European Parliament Writes to EBA About the Development of Regulatory Technical Standards (RTS) on Strong Customer Authentication and Secure Communication


On November 11, 2016, the EBA published a letter (dated October 24, 2016) from the European Parliament in relation to the development of regulatory technical standards (“RTS“) on strong customer authentication (“SCA“) and secure communications under the Revised Directive on Payment Services (“PSD2“) in the internal market ((EU) 2015/2366).

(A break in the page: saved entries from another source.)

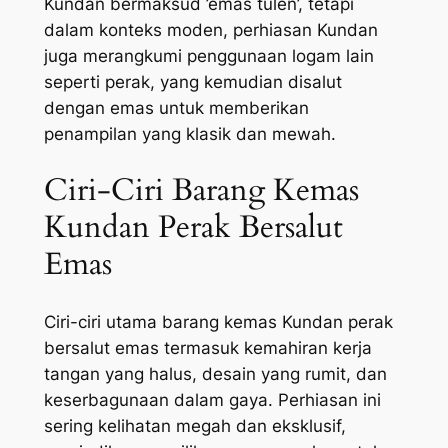
Kundan bermaksud ’emas tulen’, tetapi
dalam konteks moden, perhiasan Kundan
juga merangkumi penggunaan logam lain
seperti perak, yang kemudian disalut
dengan emas untuk memberikan
penampilan yang klasik dan mewah.
Ciri-Ciri Barang Kemas
Kundan Perak Bersalut
Emas
Ciri-ciri utama barang kemas Kundan perak
bersalut emas termasuk kemahiran kerja
tangan yang halus, desain yang rumit, dan
keserbagunaan dalam gaya. Perhiasan ini
sering kelihatan megah dan eksklusif,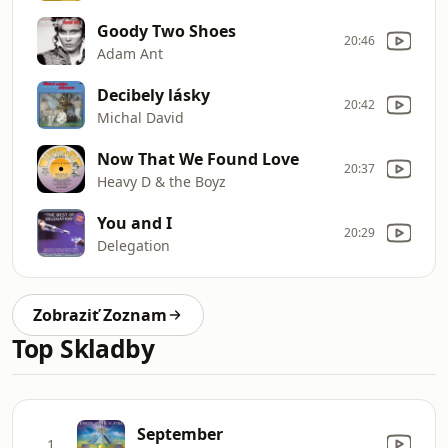
Goody Two Shoes
20:46
Adam Ant
Decibely lásky
20:42
Michal David
Now That We Found Love
20:37
Heavy D & the Boyz
You and I
20:29
Delegation
Zobraziť Zoznam
Top Skladby
September
1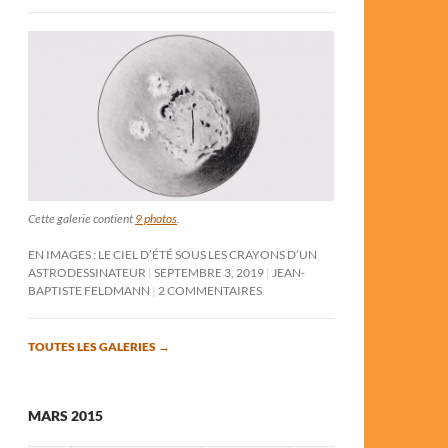
Cette galerie contient
9 photos
.
EN IMAGES : LE CIEL D’ÉTÉ SOUS LES CRAYONS D’UN
ASTRODESSINATEUR
SEPTEMBRE 3, 2019
JEAN-
BAPTISTE FELDMANN
2 COMMENTAIRES
TOUTES LES GALERIES
→
MARS 2015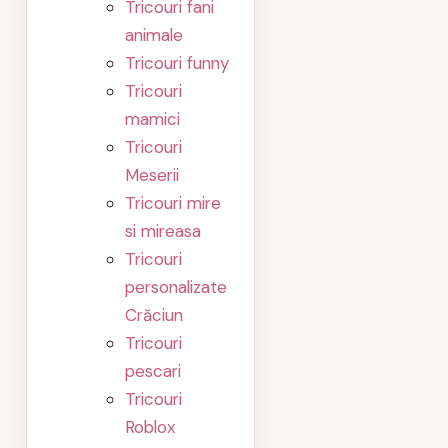
Tricouri fani
animale
Tricouri funny
Tricouri
mamici
Tricouri
Meserii
Tricouri mire
si mireasa
Tricouri
personalizate
Crăciun
Tricouri
pescari
Tricouri
Roblox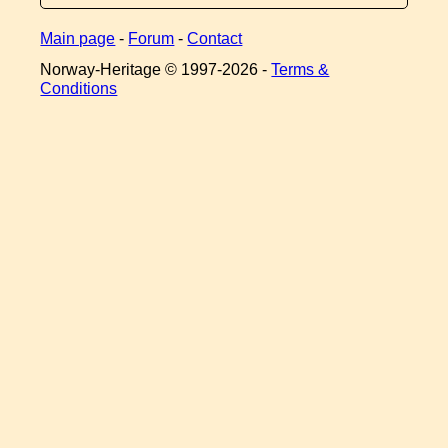
Main page
-
Forum
-
Contact
Norway-Heritage © 1997-
2026 -
Terms &
Conditions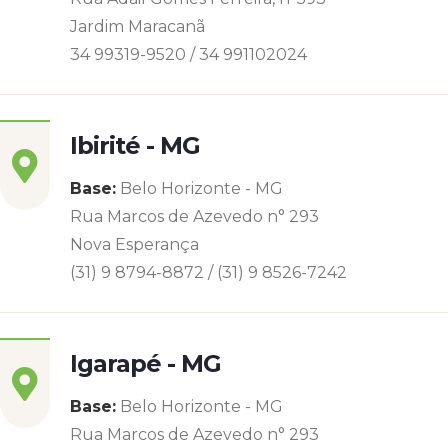
Jardim Maracanã
34 99319-9520 / 34 991102024
Ibirité - MG
Base:
Belo Horizonte - MG
Rua Marcos de Azevedo n° 293
Nova Esperança
(31) 9 8794-8872 / (31) 9 8526-7242
Igarapé - MG
Base:
Belo Horizonte - MG
Rua Marcos de Azevedo n° 293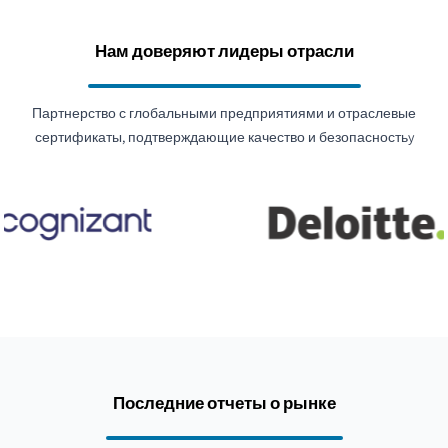
Нам доверяют лидеры отрасли
Партнерство с глобальными предприятиями и отраслевые
сертификаты, подтверждающие качество и безопасностьy
Последние отчеты о рынке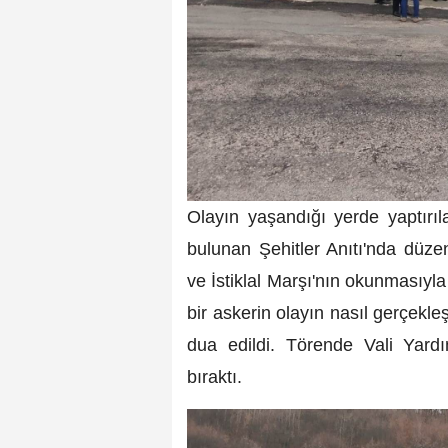
Olayın yaşandığı yerde yaptırıla
bulunan Şehitler Anıtı'nda düz
ve İstiklal Marşı'nın okunmasıyl
bir askerin olayın nasıl gerçekle
dua edildi. Törende Vali Yardı
bıraktı.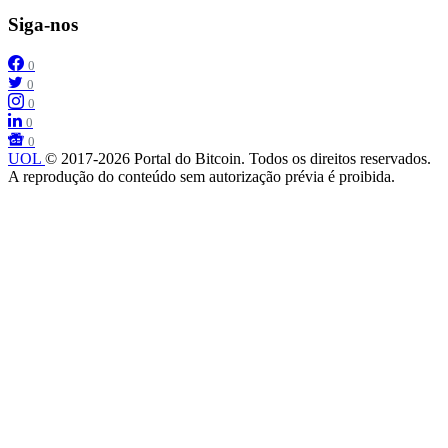
Siga-nos
0
0
0
0
0
UOL
© 2017-2026 Portal do Bitcoin. Todos os direitos reservados.
A reprodução do conteúdo sem autorização prévia é proibida.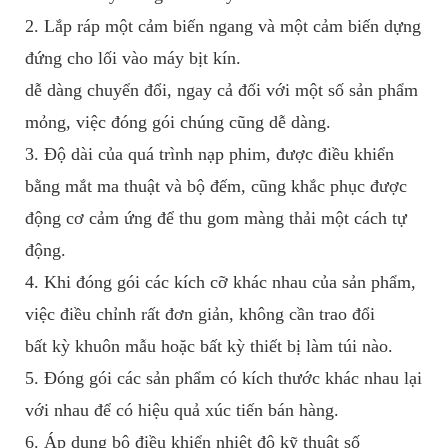
2. Lắp ráp một cảm biến ngang và một cảm biến dựng
đứng cho lối vào máy bịt kín.
dễ dàng chuyển đổi, ngay cả đối với một số sản phẩm
mỏng, việc đóng gói chúng cũng dễ dàng.
3. Độ dài của quá trình nạp phim, được điều khiển
bằng mắt ma thuật và bộ đếm, cũng khắc phục được
động cơ cảm ứng để thu gom màng thải một cách tự
động.
4. Khi đóng gói các kích cỡ khác nhau của sản phẩm,
việc điều chỉnh rất đơn giản, không cần trao đổi
bất kỳ khuôn mẫu hoặc bất kỳ thiết bị làm túi nào.
5. Đóng gói các sản phẩm có kích thước khác nhau lại
với nhau để có hiệu quả xúc tiến bán hàng.
6. Áp dụng bộ điều khiển nhiệt độ kỹ thuật số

The European Parliament’s negotiating team is of the view that payment initiation service providers and account information service providers should have direct access to the payer’s account without being required by an account servicing payment service provider to use a particular business model. In its letter, the European Parliament therefore raised its concerns surrounding the EBA’s proposal for a dedicated interface that could give rise to account servicing payment service providers excluding or limiting direct access to a payer’s account via existing online banking facilities. Article 98(2) of PSD2 mandates that the EBA develop RTS in order to secure and maintain fair competition among all payment service providers and to ensure technology and business model neutrality, and the introduction of the dedicated interface will go against this principle.

The European Parliament also stated in its letter that it is of the view that the RTS are unclear in relation to the exemptions from the SCA (notably, whether the exemptions are optional or mandatory).